After reading a lot about F#, I am today cutting my very first real life F# code and I'd appreciate any feedback on my approach.
I'm writing a simple utility to analyse a log file. The code below represents my approach for identifying sections of the log and representing them in a structure. The "real life" situation is to find application sessions in the log file. The example below model this by parsing a list of numeric strings!
The main areas of relevance are the GetSection
and GetSections
methods below. My questions are:
- Is my approach sensible?
- Is this functional and idiomatic?
- Is there an alternative approach that would be clearer or more elegant?

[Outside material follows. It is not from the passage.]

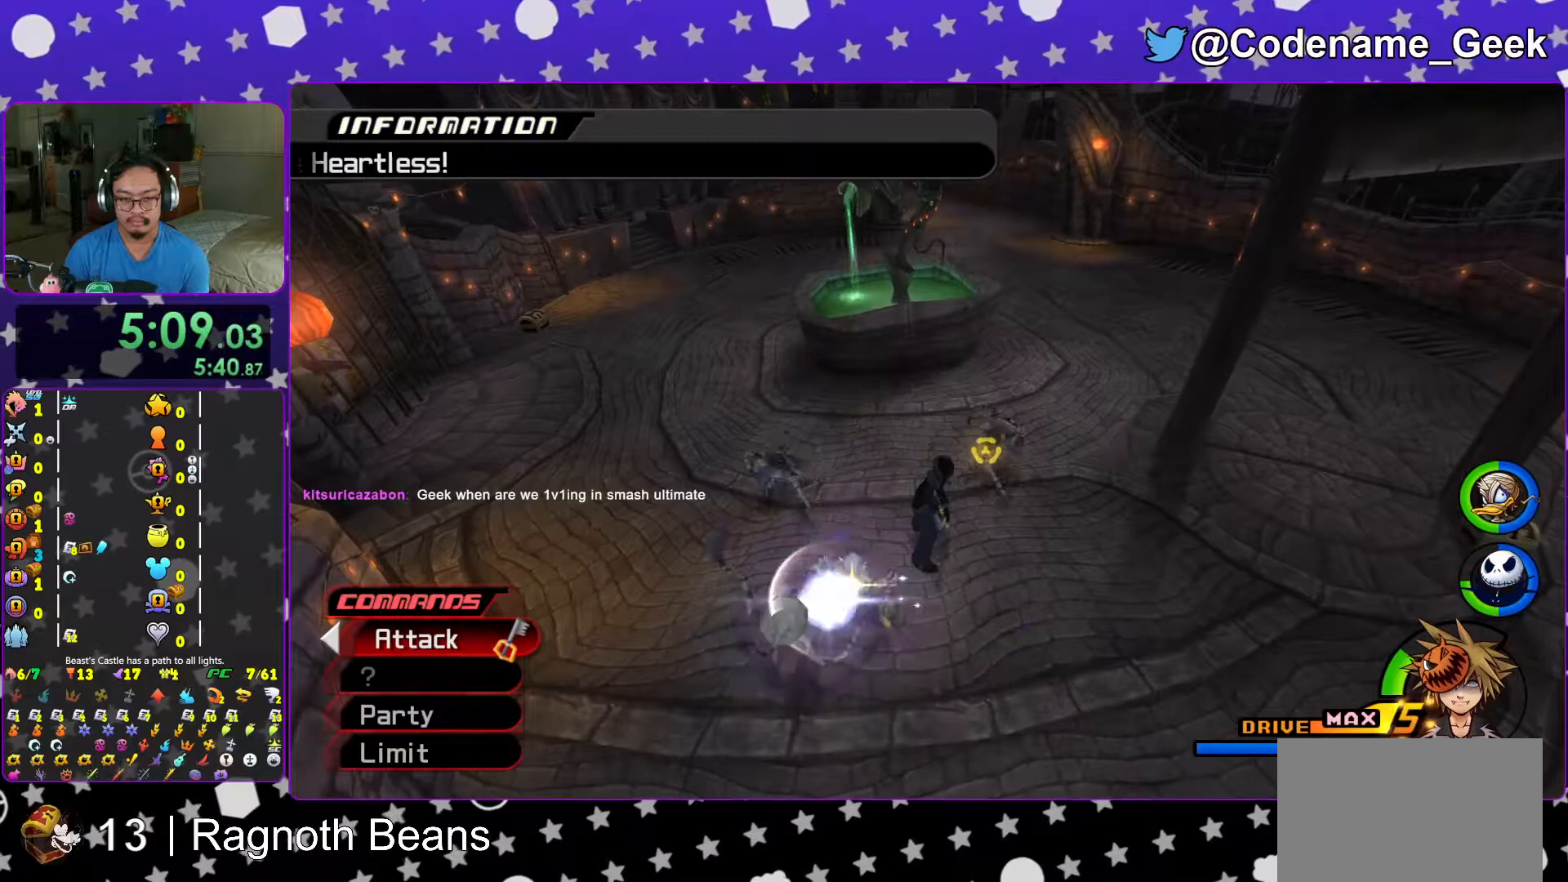
Gameplay with a controller (Nintendo layout); each line is a JSON object with the inputs held at the frame after it. "events" lists button and stick changes between this image and that frame as [ms after this image, input, new state], when the widget could be followed in between. Not read: L3 R3.
{"buttons": [], "left_stick": "center", "right_stick": "center", "events": [[67, "right_stick", "down"], [167, "right_stick", "center"], [267, "right_stick", "down"], [367, "right_stick", "center"]]}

There is a LinqPad version of the code available here: http://share.linqpad.net/99khmx.linq
// Here are the "lines" from my "log file".
let lines = [1 .. 25] |> List.map (fun x -> x.ToString())
// For this exercise, section criteria is divisibility by 5.
// val DivisibleByFive : s:string -> bool
let DivisibleByFive (s:string) =
System.Int32.Parse(s) % 5 = 0
// I am going to use the following type to hold the information
// from each section of the log.
type Section (lines:string list) =
member x.Lines = lines
// Read a single section from the top of the log (based on: http://fssnip.net/iV).
// val GetSection : lines:string list -> Section * string list
let GetSection (lines:string list) =
let rec getSection (l:string list) result =
match l with
| h::t when DivisibleByFive h ->
let values = h::result |> List.rev
(new Section(values), t)
| h::t when not (DivisibleByFive h) ->
getSection t (h::result)
| _ ->
(new Section(result), [])
getSection lines []
// Get a list of all sections from the log.
// val GetSections : lines:string list -> Section list
let GetSections (lines:string list) =
let rec getSections (l:string list) result =
match GetSection l with
| (a, []) -> (a::result)
| (a, b) -> getSections b (a::result)
getSections lines [] |> List.rev
[<EntryPoint>]
let main argv =
let sections = GetSections lines
sprintf "Parsed %d section from the log:" sections.Length |> System.Console.WriteLine
for i in sections do
sprintf " Section starting with %s" i.Lines.[0] |> System.Console.WriteLine
let s = System.Console.ReadLine()
0
Edit: The refactored code following the comments by @mjolka is below (including the bug fix mentioned in @mjolka's update). The refactored code is available as a LinqPad or a Gist.
// Here are the "lines" from my "log file".
let lines = [1 .. 25] |> List.map (fun x -> x.ToString())
// For this exercise, section criteria is divisibility by 5.
// val DivisibleByFive : s:string -> bool
let DivisibleByFive (s:string) =
System.Int32.Parse(s) % 5 = 0
// I am going to use the following type to hold the information
// from each section of the log.
type Section (lines:string list) =
member x.Lines = lines
/// <summary>
/// Splits the given sequence into non-empty contiguous subsequences, such
/// that the last element of every subsequence (except possibly the last)
/// satisfies the given predicate. No other elements satisfy the predicate.
/// </summary>
/// <example>
/// <c>
/// let even x = x % 2 = 0
/// printfn "%A" (splitAtEach even (seq { 1 .. 3 }))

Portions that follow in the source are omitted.